:: Data to process
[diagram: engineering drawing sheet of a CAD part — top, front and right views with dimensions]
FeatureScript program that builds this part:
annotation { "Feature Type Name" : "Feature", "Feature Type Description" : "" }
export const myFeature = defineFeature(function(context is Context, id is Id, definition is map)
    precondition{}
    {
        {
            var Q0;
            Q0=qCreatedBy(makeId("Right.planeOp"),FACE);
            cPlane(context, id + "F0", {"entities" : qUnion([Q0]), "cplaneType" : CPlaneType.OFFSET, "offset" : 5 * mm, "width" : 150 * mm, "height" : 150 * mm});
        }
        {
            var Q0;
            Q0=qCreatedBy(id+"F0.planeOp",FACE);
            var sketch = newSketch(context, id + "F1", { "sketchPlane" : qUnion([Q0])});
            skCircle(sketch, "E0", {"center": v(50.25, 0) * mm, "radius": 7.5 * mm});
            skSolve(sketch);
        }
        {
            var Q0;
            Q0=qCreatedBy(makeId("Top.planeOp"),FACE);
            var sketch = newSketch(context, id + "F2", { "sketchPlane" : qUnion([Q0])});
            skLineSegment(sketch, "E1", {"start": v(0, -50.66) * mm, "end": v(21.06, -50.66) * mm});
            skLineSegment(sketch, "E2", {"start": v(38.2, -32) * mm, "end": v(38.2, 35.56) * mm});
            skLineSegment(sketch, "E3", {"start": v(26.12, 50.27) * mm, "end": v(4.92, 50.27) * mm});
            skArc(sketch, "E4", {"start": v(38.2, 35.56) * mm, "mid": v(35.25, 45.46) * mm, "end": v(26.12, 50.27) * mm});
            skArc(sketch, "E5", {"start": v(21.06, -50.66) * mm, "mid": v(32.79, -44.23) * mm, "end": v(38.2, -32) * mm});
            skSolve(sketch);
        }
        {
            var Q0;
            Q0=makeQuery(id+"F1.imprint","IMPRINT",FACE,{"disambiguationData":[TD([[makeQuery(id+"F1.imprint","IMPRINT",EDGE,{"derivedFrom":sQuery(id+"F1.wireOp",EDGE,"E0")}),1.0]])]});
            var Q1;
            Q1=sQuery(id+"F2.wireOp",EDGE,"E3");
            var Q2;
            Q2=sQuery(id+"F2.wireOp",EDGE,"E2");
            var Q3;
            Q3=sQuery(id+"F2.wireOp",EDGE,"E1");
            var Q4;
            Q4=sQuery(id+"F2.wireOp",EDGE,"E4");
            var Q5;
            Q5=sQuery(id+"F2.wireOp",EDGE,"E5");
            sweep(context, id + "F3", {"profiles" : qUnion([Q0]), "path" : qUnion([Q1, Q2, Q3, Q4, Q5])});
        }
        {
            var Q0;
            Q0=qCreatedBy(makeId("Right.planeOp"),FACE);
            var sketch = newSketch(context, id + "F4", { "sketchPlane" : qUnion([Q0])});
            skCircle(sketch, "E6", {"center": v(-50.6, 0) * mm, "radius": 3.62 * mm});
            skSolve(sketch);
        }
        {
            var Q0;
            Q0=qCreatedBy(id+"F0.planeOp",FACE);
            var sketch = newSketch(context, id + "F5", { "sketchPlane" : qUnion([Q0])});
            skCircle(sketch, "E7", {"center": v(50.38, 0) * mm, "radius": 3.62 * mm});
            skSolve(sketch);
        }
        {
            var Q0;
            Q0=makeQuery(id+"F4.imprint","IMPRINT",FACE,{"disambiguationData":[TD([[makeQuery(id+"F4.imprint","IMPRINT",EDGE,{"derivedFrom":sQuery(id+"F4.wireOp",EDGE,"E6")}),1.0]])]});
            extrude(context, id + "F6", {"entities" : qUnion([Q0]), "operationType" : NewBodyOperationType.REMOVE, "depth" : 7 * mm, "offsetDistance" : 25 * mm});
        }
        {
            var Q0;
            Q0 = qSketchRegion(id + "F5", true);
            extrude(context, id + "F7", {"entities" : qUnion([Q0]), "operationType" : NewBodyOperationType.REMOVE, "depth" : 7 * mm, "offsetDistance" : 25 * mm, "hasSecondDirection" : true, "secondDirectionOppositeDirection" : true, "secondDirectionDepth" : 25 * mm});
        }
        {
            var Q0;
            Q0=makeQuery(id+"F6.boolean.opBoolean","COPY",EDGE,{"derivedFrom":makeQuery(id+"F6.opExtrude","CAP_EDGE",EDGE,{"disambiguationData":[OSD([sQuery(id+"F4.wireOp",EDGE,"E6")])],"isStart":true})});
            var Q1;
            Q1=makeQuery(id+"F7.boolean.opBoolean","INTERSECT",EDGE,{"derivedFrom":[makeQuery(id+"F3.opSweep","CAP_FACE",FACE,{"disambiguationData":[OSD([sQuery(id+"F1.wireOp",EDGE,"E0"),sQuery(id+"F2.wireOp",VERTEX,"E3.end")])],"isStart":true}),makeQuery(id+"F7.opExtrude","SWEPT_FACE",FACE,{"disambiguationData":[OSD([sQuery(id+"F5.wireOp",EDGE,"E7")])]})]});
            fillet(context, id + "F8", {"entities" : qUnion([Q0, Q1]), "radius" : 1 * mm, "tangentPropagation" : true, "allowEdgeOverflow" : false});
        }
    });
::::
Copy the records word for word, beginning at their very first line and stopping after the line that contains "v(0, -50.66) *".

[diagram: engineering drawing sheet of a CAD part — top, front and right views with dimensions]
FeatureScript program that builds this part:
annotation { "Feature Type Name" : "Feature", "Feature Type Description" : "" }
export const myFeature = defineFeature(function(context is Context, id is Id, definition is map)
    precondition{}
    {
        {
            var Q0;
            Q0=qCreatedBy(makeId("Right.planeOp"),FACE);
            cPlane(context, id + "F0", {"entities" : qUnion([Q0]), "cplaneType" : CPlaneType.OFFSET, "offset" : 5 * mm, "width" : 150 * mm, "height" : 150 * mm});
        }
        {
            var Q0;
            Q0=qCreatedBy(id+"F0.planeOp",FACE);
            var sketch = newSketch(context, id + "F1", { "sketchPlane" : qUnion([Q0])});
            skCircle(sketch, "E0", {"center": v(50.25, 0) * mm, "radius": 7.5 * mm});
            skSolve(sketch);
        }
        {
            var Q0;
            Q0=qCreatedBy(makeId("Top.planeOp"),FACE);
            var sketch = newSketch(context, id + "F2", { "sketchPlane" : qUnion([Q0])});
            skLineSegment(sketch, "E1", {"start": v(0, -50.66) * mm, "end": v(21.06, -50.66) * mm});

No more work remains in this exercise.